The worldwide AMOLED market will grow to 185.2 million units by 2014, rising at a Compound Annual Growth Rate (CAGR) of 84.2%, up from 2.6 million units in 2007, according to iSuppli. Revenue is expected to grow in concert, expanding to US$4.6 billion by 2014, up at a CAGR of 83.3% from US$67 million in 2007.
In order to accelerate the process of migrating AMOLED technology from niche to mass market, multiple suppliers must add to their manufacturing resources and ramp up production quickly, Jakhanwal advised. "While mobile handsets are the obvious main target for the technology, these phones require multiple sources of suppliers with sufficient volumes to meet demand. It's unlikely that a single company will be able to fulfill this demand in the short term because no supplier presently has sufficient capacity."
Furthermore, instead of focusing on the entire mobile handset market, suppliers initially should target only high-end wireless phones because this will allow them to justify producing products with superior images that command higher Average Selling Prices (ASPs) than other displays. High-end QVGA resolution handsets could generate high-volume demand for AM-LCDs. However, the ASPs of AMOLEDs must decline in order to compete with TFT-LCDs.

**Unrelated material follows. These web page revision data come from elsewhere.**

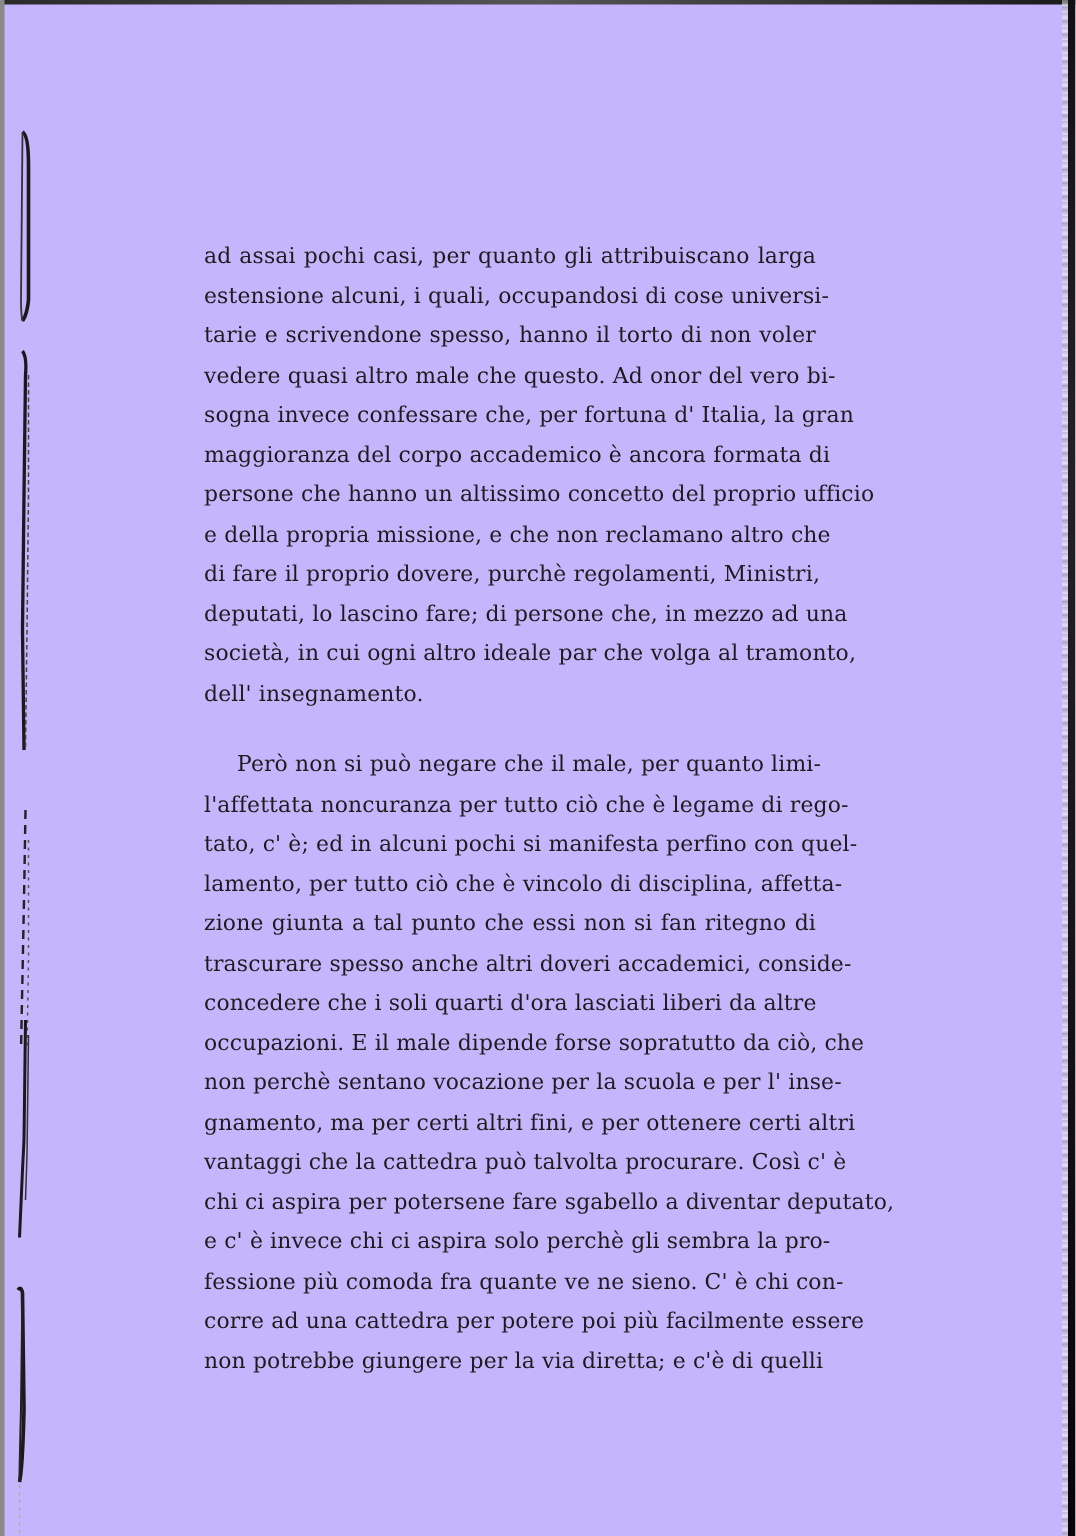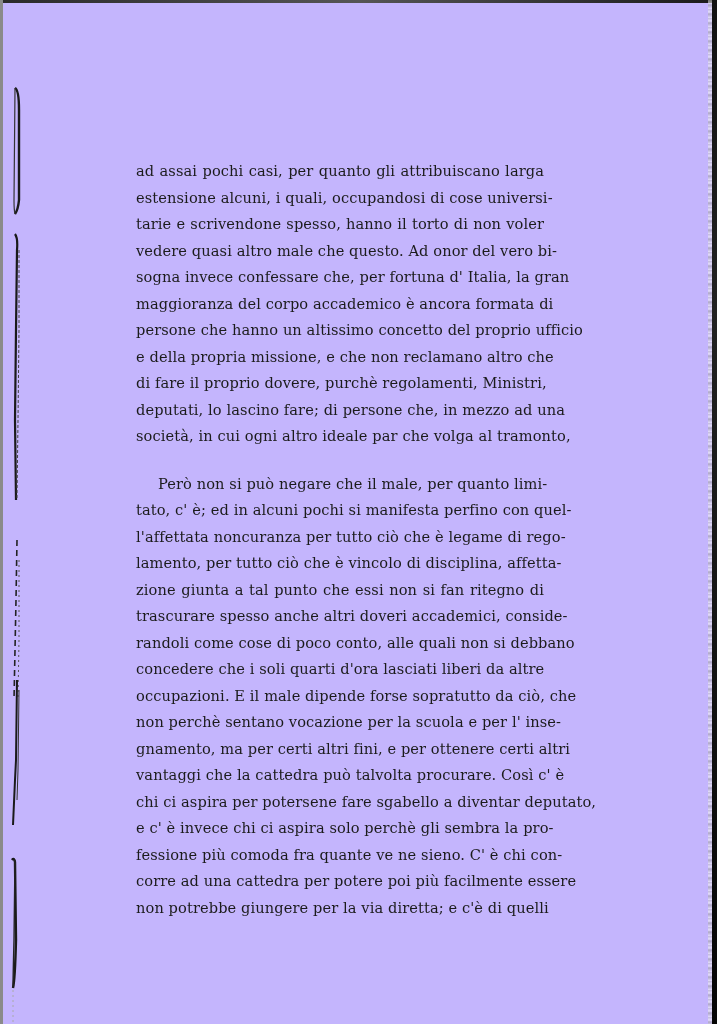--- a/index.html
+++ b/index.html
@@ -71,29 +71,29 @@
       <span class="line">estensione alcuni, i quali, occupandosi di cose universi-</span>
       <span class="line">tarie e scrivendone spesso, hanno il torto di non voler</span>
       <span class="line">vedere quasi altro male che questo. Ad onor del vero bi-</span>
       <span class="line">sogna invece confessare che, per fortuna d' Italia, la gran</span>
       <span class="line">maggioranza del corpo accademico è ancora formata di</span>
       <span class="line">persone che hanno un altissimo concetto del proprio ufficio</span>
       <span class="line">e della propria missione, e che non reclamano altro che</span>
       <span class="line">di fare il proprio dovere, purchè regolamenti, Ministri,</span>
       <span class="line">deputati, lo lascino fare; di persone che, in mezzo ad una</span>
       <span class="line">società, in cui ogni altro ideale par che volga al tramonto,</span>
+      <span class="line last">dell' insegnamento.</span>
     </div>
     <div>
       <span class="line indent">Però non si può negare che il male, per quanto limi-</span>
+      <span class="line">l'affettata noncuranza per tutto ciò che è legame di rego-</span>
       <span class="line">tato, c' è; ed in alcuni pochi si manifesta perfino con quel-</span>
-      <span class="line">l'affettata noncuranza per tutto ciò che è legame di rego-</span>
       <span class="line">lamento, per tutto ciò che è vincolo di disciplina, affetta-</span>
       <span class="line">zione giunta a tal punto che essi non si fan ritegno di</span>
       <span class="line">trascurare spesso anche altri doveri accademici, conside-</span>
-      <span class="line">randoli come cose di poco conto, alle quali non si debbano</span>
       <span class="line">concedere che i soli quarti d'ora lasciati liberi da altre</span>
       <span class="line">occupazioni. E il male dipende forse sopratutto da ciò, che</span>
       <span class="line">non perchè sentano vocazione per la scuola e per l' inse-</span>
       <span class="line">gnamento, ma per certi altri fini, e per ottenere certi altri</span>
       <span class="line">vantaggi che la cattedra può talvolta procurare. Così c' è</span>
       <span class="line">chi ci aspira per potersene fare sgabello a diventar deputato,</span>
       <span class="line">e c' è invece chi ci aspira solo perchè gli sembra la pro-</span>
       <span class="line">fessione più comoda fra quante ve ne sieno. C' è chi con-</span>
       <span class="line">corre ad una cattedra per potere poi più facilmente essere</span>
       <span class="line">non potrebbe giungere per la via diretta; e c'è di quelli</span>

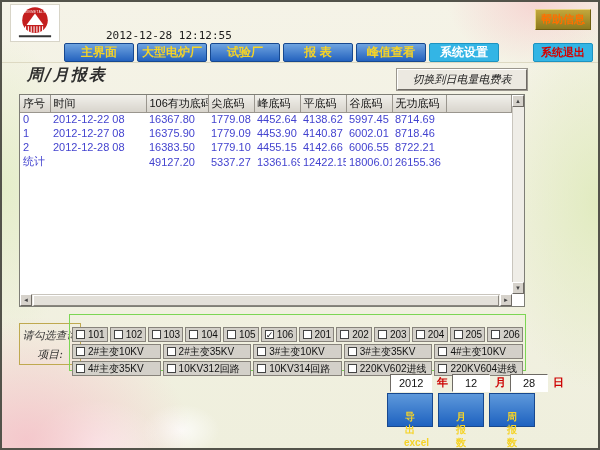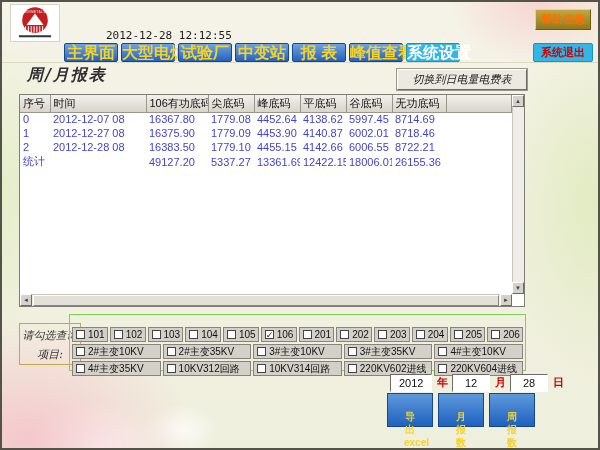--- a/index.html
+++ b/index.html
@@ -24,21 +24,21 @@
   .help-btn{
     position:absolute;right:7px;top:7px;width:56px;height:21px;
     background:linear-gradient(#C3A73B,#8E7A1E);
     border:1px solid;border-color:#E8D584 #6e5d10 #6e5d10 #E8D584;
     color:#FF6F00;font-size:11px;font-weight:bold;padding:0;line-height:19px;text-align:center;cursor:pointer;
   }
   
   .nav{position:absolute;left:0;top:40px;width:100%;height:21px;display:flex;align-items:center;border-bottom:1px solid #ddd9c2;}
   .nav-items{display:flex;gap:3px;margin-left:62px;}
   .nav-btn{
-    width:54px;height:19px;padding:0;font-size:16px;font-weight:bold;cursor:pointer;
+    width:70px;height:19px;padding:0;font-size:12px;font-weight:bold;cursor:pointer;
     color:#F5D327;background:linear-gradient(#6FA4E0,#2462BE);
     border:1px solid #17488f;border-radius:2px;line-height:17px;text-align:center;white-space:nowrap;
   }
   .nav-btn.active{background:#33B5E5;color:#fff;border-color:#1d93c0;}
   .nav-exit{
     margin-left:auto;margin-right:5px;width:60px;height:19px;padding:0;font-size:11px;font-weight:bold;
     color:#D40000;background:#33B5E5;border:1px solid #1d93c0;border-radius:2px;cursor:pointer;line-height:17px;
   }
   
   .report-title{position:absolute;left:25px;top:63px;font-family:"DejaVu Serif","Liberation Serif",serif;font-style:italic;font-weight:bold;font-size:16px;color:#2e2e2e;letter-spacing:2px;}
@@ -114,21 +114,20 @@
     </div>
     <div class="stamp">2012-12-28 12:12:55</div>
     <button class="help-btn">帮助信息</button>
   </div>
 
   <nav class="nav">
     <div class="nav-items" id="navItems">
         <button class="nav-btn">主界面</button>
         <button class="nav-btn">大型电炉厂</button>
         <button class="nav-btn">试验厂</button>
-        <button class="nav-btn">中变站</button>
         <button class="nav-btn">报 表</button>
         <button class="nav-btn">峰值查看</button>
         <button class="nav-btn active">系统设置</button>
       </div>
     <button class="nav-exit">系统退出</button>
   </nav>
 
   <div class="report-title">周/月报表</div>
   <button class="switch-btn">切换到日电量电费表</button>
 
@@ -154,21 +153,21 @@
             <th>峰底码</th>
             <th>平底码</th>
             <th>谷底码</th>
             <th>无功底码</th>
             <th></th>
           </tr>
         </thead>
       <tbody id="tblBody">
           <tr>
             <td>0</td>
-            <td>2012-12-07 08</td>
+            <td>2012-12-22 08</td>
             <td>16367.80</td>
             <td>1779.08</td>
             <td>4452.64</td>
             <td>4138.62</td>
             <td>5997.45</td>
             <td>8714.69</td>
             <td></td>
           </tr>
           <tr>
             <td>1</td>

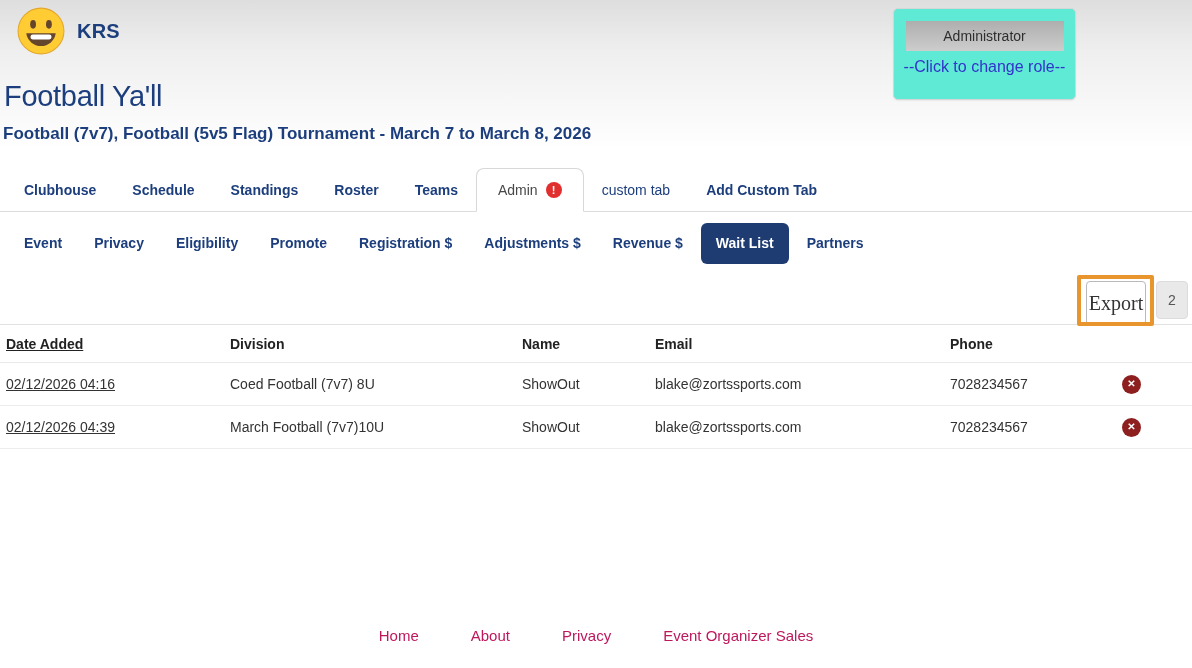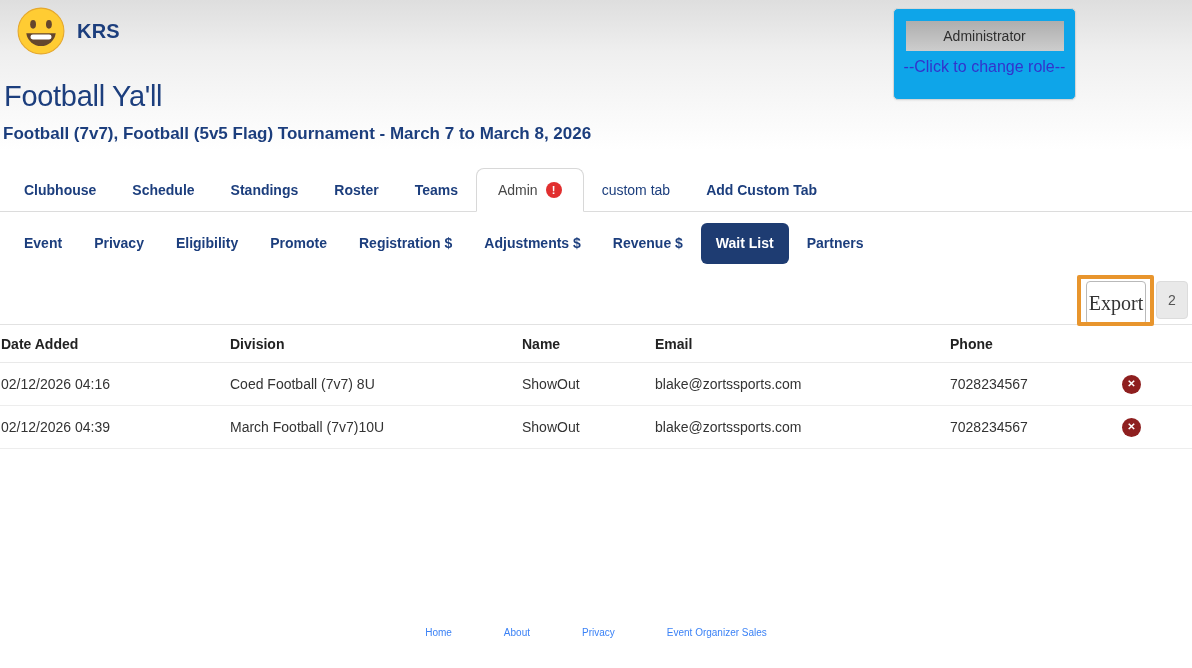--- a/index.html
+++ b/index.html
@@ -16,21 +16,21 @@
     position:absolute; top:0; left:0; width:1192px; height:150px;
     background:linear-gradient(#dedede 0%, #efefef 35%, #ffffff 100%);
   }
   
   .brand { position:absolute; top:6px; left:16px; display:flex; align-items:center; gap:11px; }
   .brand .logo svg { width:50px; height:50px; display:block; }
   .brand-name { font-size:20px; font-weight:bold; color:#1c3e7d; letter-spacing:0.2px; }
   
   .role-card {
     position:absolute; left:893px; top:8px; width:183px; height:92px;
-    background:#0ea5e9; border:1px solid #d6d6d6; border-radius:5px;
+    background:#5eead4; border:1px solid #d6d6d6; border-radius:5px;
     box-shadow:0 1px 2px rgba(0,0,0,0.06);
     text-align:center;
   }
   .role-btn {
     margin:12px auto 0; width:158px; height:30px;
     background:linear-gradient(#aeaeae, #cdcdcd);
     color:#2e2e2e; font-size:14px;
     display:flex; align-items:center; justify-content:center;
     cursor:pointer;
   }
@@ -110,34 +110,34 @@
   }
   
   .table-wrap { position:absolute; top:324px; left:0; width:1192px; }
   table { border-collapse:collapse; table-layout:fixed; width:1192px; }
   col.c1{width:230px} col.c2{width:292px} col.c3{width:133px}
   col.c4{width:295px} col.c5{width:172px} col.c6{width:70px}
   thead tr { height:38px; border-top:1px solid #e2e2e2; border-bottom:1px solid #e9e9e9; }
   th { text-align:left; font-size:14px; font-weight:bold; color:#222; }
   tbody tr { height:43px; border-bottom:1px solid #ededed; }
   td { font-size:14px; color:#333; }
-  th:first-child, td:first-child { padding-left:1px; }
+  th:first-child, td:first-child { padding-left:6px;text-decoration:underline; }
   .delete-btn {
     width:19px; height:19px; border:none; border-radius:50%;
     background:#8e1f1f; color:#fff; cursor:pointer;
     font-size:10px; font-weight:bold; line-height:1;
     display:inline-flex; align-items:center; justify-content:center;
     font-family:"Liberation Sans", sans-serif;
   }
   
   .footer {
     position:absolute; top:627px; left:0; width:1192px;
     display:flex; justify-content:center; gap:52px;
   }
-  .footer a { color:#3b82f6; font-size:10px; text-decoration:none; cursor:pointer; }
+  .footer a { color:#be185d; font-size:15px; text-decoration:none; cursor:pointer; }
 </style>
 </head>
 <body>
 
 <div class="top-gradient"></div>
 
 <div class="brand">
   <span class="logo">
     <svg viewBox="0 0 36 36" aria-hidden="true">
       <circle cx="18" cy="18" r="16.5" fill="#ffcc33" stroke="#e5a82e" stroke-width="0.8"></circle>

Finally, aggressively improving manufacturing yields and efficiency is a must for AMOLED suppliers in order to reduce the costs of their products. These issues have plagued the AMOLED business since its inception. iSuppli believes AMOLED equipment, Intellectual Property (IP), material and panel companies should collaborate to overcome these manufacturing challenges. This will help build on each company's strengths and avoid duplication of effort.